The news triggered the start of an emotional roller-coaster for the diminutive 25-year-old midfielder whose career is about to go international with persistent rumours of a move to leading English club Everton. But Shabba has been unable to think about soccer since his mother died on Sunday 5 December at the age of 45. His family and management have told us that even though he can’t bring himself to talk to the media, he’s deeply grateful for all the heartwarming support he has received.

At the memorial service on the Thursday following her death, a capacity crowd of soccer fans from various clubs draped in their regalia pitched up at the Protea Recreational Centre in Protea South, Joburg.

There was also support from the entire Kaizer Chiefs team, as well as Bafana Bafana coach Pitso Mosimane, SuperSport United defender Morgan Gould and DJ Cleo. Soul singer Gloria Bosman performed a stirring rendition of Joy’s Paradise Road, at which point Siphiwe could not hold back the tears any longer.

And that’s when Chiefs captain Jimmy Tau stood up and walked from his place in the congregation to Siphiwe’s side to console him and his 12-year-old sister. Jimmy showed what great leaders do in these situations and he later made one of the most moving tributes of the day.

As dark as it might seem at this point, know this – that God is with you, Jimmy told mourners. “I know exactly how you feel. I lost both my parents. But you have people’s support. That you can see from the many people who have come out to support you. They are your new mothers.”

Safa chief executive officer Leslie Sedibe spoke of how responsible Siphiwe is and what a role model he and other Kaizer Chiefs players had been at the World Cup camps. Then Orlando Pirates Public Relations Officer Mickey Modisane brought a message on behalf of Pirates chairman Dr Irvin Khoza.

“Life plays itself out,” he said. “She played her part by giving us Siphiwe, who is the pride of the nation. She gave us a soldier.”

THE loss of Hadi has been all the more devastating because the family is such a tight-knit foursome. We last spoke to them in June after Siphiwe, recently crowned SA Football Association’s 2010 player of the year, had scored his famous goal in the opening match of the World Cup and they were gushing with pride.
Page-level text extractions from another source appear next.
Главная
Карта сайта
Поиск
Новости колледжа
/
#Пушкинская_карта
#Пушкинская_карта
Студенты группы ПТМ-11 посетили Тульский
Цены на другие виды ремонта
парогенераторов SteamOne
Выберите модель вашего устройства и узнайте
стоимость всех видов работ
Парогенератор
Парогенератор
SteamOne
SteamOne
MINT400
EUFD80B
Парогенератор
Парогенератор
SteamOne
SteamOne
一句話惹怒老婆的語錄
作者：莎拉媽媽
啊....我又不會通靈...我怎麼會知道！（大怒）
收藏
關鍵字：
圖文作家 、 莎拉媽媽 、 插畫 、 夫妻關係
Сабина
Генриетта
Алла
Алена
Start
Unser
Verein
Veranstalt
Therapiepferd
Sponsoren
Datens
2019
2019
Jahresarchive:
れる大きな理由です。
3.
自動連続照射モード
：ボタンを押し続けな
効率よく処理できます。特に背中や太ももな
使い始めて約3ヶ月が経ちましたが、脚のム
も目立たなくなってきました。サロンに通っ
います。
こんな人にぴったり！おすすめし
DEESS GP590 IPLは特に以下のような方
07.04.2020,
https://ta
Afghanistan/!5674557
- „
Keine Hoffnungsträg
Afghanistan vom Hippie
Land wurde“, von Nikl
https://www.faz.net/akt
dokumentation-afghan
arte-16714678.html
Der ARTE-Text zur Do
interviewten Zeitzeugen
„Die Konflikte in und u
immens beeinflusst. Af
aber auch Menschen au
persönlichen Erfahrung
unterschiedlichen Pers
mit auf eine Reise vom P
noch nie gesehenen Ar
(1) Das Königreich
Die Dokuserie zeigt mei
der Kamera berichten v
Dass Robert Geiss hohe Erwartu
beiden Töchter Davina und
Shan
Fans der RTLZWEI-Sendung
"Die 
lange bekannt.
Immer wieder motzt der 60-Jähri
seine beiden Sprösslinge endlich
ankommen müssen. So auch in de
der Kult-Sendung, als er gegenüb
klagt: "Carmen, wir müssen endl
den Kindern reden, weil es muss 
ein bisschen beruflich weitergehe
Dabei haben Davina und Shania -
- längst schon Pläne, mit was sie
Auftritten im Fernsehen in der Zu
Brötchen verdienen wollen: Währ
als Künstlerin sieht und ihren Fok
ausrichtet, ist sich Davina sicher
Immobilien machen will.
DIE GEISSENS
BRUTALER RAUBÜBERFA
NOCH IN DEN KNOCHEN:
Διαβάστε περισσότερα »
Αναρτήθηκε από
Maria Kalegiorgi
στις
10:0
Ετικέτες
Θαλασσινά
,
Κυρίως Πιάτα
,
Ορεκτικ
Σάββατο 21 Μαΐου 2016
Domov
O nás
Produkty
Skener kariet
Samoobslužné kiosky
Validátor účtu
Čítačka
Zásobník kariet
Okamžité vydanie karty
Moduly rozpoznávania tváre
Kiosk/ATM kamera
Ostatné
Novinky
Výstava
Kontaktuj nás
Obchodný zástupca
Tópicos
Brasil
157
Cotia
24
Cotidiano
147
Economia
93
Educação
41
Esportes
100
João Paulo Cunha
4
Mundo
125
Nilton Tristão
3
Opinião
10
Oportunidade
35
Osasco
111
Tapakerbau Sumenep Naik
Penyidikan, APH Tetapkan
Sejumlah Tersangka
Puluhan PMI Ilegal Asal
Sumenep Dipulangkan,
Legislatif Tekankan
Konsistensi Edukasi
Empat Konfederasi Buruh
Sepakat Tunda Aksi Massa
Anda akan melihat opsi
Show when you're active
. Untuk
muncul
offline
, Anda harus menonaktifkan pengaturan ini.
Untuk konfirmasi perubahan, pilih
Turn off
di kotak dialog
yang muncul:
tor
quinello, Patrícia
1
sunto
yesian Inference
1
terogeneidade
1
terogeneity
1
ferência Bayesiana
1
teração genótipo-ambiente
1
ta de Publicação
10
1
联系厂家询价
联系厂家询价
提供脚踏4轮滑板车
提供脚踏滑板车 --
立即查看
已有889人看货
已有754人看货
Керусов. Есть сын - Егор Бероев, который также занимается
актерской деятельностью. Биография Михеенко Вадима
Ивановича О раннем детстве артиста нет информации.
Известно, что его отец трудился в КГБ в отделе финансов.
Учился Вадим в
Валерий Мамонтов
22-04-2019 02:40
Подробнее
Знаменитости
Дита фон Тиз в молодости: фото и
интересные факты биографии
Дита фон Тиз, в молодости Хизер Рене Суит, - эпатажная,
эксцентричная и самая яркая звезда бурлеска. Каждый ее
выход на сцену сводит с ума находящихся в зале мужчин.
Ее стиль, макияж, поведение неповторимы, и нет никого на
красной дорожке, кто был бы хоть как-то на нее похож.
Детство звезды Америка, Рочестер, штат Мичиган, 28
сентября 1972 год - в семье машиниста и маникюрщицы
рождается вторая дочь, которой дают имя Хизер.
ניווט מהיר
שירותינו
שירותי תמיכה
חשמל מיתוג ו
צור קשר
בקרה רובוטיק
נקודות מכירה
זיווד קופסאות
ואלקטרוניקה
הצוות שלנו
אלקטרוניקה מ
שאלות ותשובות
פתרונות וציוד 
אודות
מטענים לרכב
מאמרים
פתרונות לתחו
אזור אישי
His mom wept with joy in the stands when he scored that cracking goal: “It came out of nowhere, that goal. I’m proud of Siphiwe,” she told us at the time (We’re proud of you, Siphiwe, 24 June).

Disaster struck the happy family not six months later when Isaac and Hadifele were attending a bridal shower in Soweto. Hadi unexpectedly fell and bumped her head on the floor.